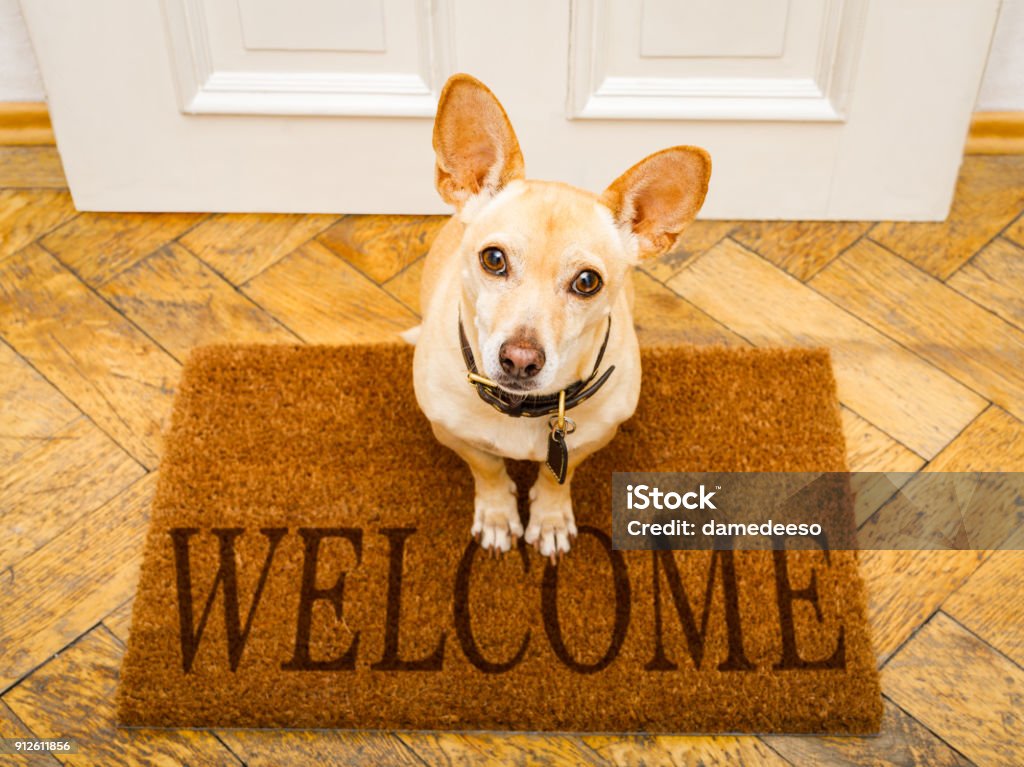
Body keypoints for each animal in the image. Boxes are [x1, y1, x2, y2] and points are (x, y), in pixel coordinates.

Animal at [403, 74, 708, 561]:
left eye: (587, 282)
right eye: (493, 259)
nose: (520, 360)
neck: (522, 410)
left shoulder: (589, 441)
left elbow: (555, 475)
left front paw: (548, 518)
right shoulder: (453, 434)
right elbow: (487, 467)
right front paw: (497, 514)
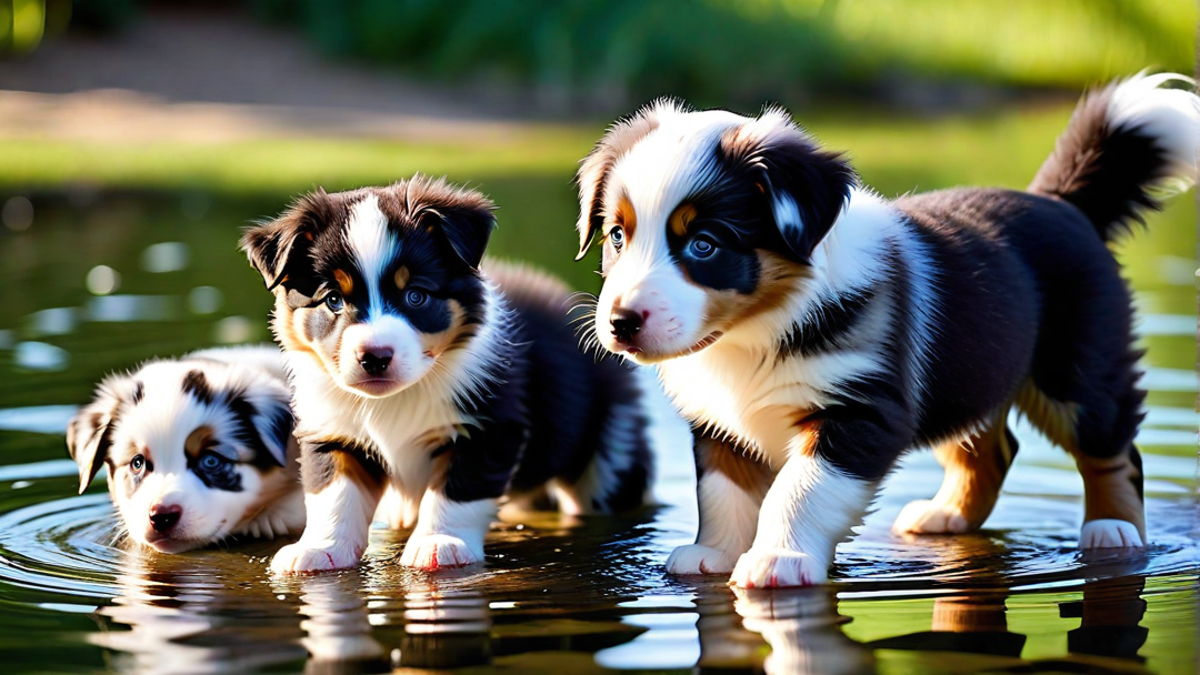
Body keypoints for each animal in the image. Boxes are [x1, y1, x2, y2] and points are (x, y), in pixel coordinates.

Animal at [242, 174, 652, 571]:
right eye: (332, 300)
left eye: (416, 296)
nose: (375, 357)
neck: (396, 398)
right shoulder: (332, 429)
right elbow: (334, 493)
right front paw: (320, 549)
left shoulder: (489, 425)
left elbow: (455, 492)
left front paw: (438, 544)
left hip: (612, 443)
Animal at [573, 69, 1200, 583]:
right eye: (618, 236)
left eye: (704, 244)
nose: (621, 323)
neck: (756, 330)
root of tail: (1063, 203)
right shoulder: (720, 422)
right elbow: (724, 491)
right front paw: (715, 554)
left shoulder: (858, 410)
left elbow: (798, 491)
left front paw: (778, 560)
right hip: (970, 374)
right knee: (991, 448)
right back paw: (944, 515)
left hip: (1078, 364)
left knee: (1112, 448)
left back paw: (1113, 533)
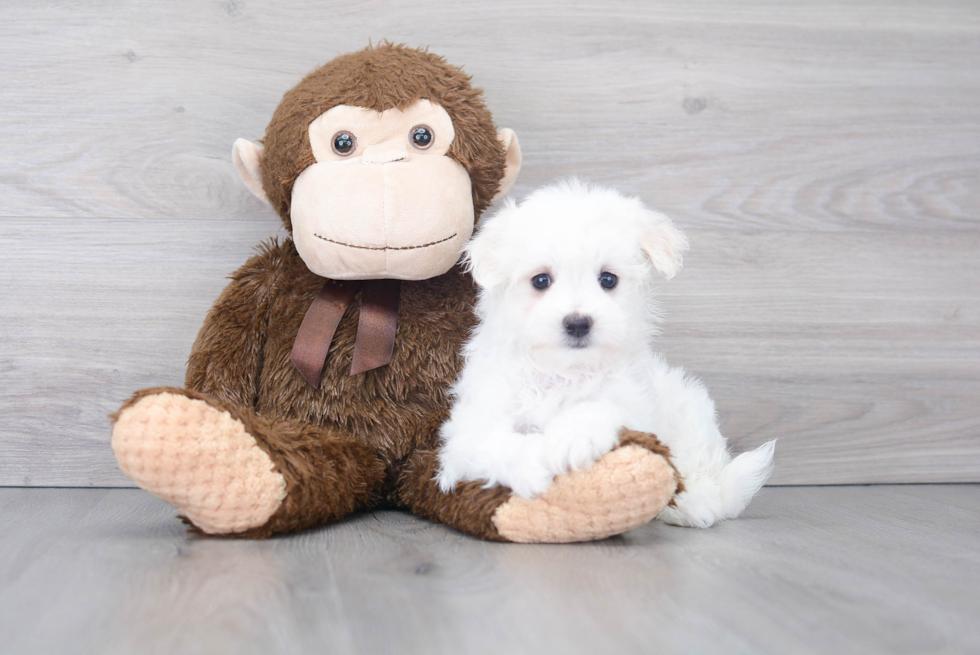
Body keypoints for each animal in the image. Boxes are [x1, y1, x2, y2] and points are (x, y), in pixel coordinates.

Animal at [436, 182, 772, 532]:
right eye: (541, 280)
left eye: (608, 279)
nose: (578, 322)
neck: (564, 370)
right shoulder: (470, 427)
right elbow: (493, 442)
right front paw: (533, 466)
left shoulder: (632, 399)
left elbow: (600, 407)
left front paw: (570, 440)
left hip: (690, 417)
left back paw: (693, 503)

=====

# [How to complete this task]
Look through the entries above and copy each line that has "front" in it.

# [Response]
left front paw: (548, 518)
right front paw: (497, 514)
right front paw: (320, 549)
left front paw: (438, 544)
right front paw: (715, 554)
left front paw: (778, 560)
right front paw: (533, 466)
left front paw: (570, 440)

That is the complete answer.